**Text segment**
Culebra And Vieques

Next day in Isabella we took surfing lessons. I had wanted to do this for as long as I can remember, and it finally happened. Long story short – 90$ for two people got us about an hour and a half lesson, and we were both standing up on the board by the end of the lesson. Here are two pictures to prove it:

PR Surfing 1PR Surfing 2

Thats me on the left, and Crystal on the right. Unfortunately some of our pictures of this part of the trip got lost. Otherwise, I could show you a few better pictures of it. Also, the camerapersons didnt know how to use zoom, so I had to blow the pictures up a bit. Anyway, it was fun, so who cares about pictures!

As soon as we hung up our boards we hopped in the car, still dripping, to make a lightning trip across the island to catch the ferry in Fajardo to the island of Culebra.  We got there on the ferry that night, (at $2.25 apiece its the first affordable thing Id seen on the island!), but of course the ferry took about an hour and a half, so we got there well after dark; unfortunately, the people who were supposed to meet us and take us to a rental house had heard that the ferry wasnt coming, so they didnt bother to meet it.

**Data records**

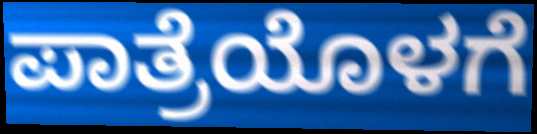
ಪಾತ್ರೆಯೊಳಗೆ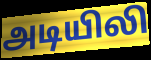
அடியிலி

==

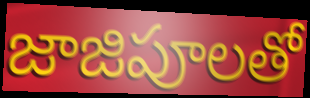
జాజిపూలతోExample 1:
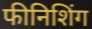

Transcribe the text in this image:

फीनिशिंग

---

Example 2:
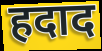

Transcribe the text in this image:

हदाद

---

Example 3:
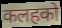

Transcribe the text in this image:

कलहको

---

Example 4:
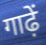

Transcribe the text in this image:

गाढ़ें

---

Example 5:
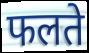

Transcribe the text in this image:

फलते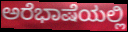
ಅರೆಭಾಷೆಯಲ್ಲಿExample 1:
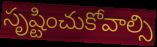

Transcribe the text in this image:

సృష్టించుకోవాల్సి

...

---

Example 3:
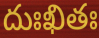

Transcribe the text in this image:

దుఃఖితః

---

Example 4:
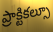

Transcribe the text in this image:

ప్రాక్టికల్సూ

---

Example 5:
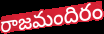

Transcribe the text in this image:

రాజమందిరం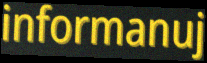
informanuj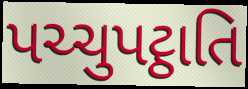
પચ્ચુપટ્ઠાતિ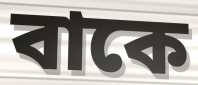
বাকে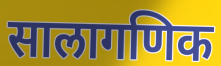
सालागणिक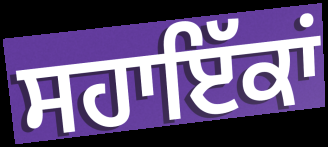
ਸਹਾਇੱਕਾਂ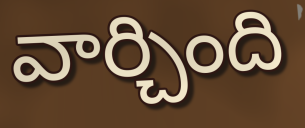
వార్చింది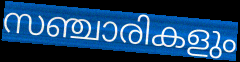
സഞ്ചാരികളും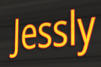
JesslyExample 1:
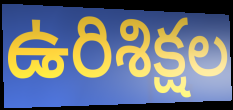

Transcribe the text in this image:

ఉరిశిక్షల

**Work required**
According to the travel account, what was the per-person fare for the ferry to Culebra?

**Task answer**
The fare was $2.25 per person.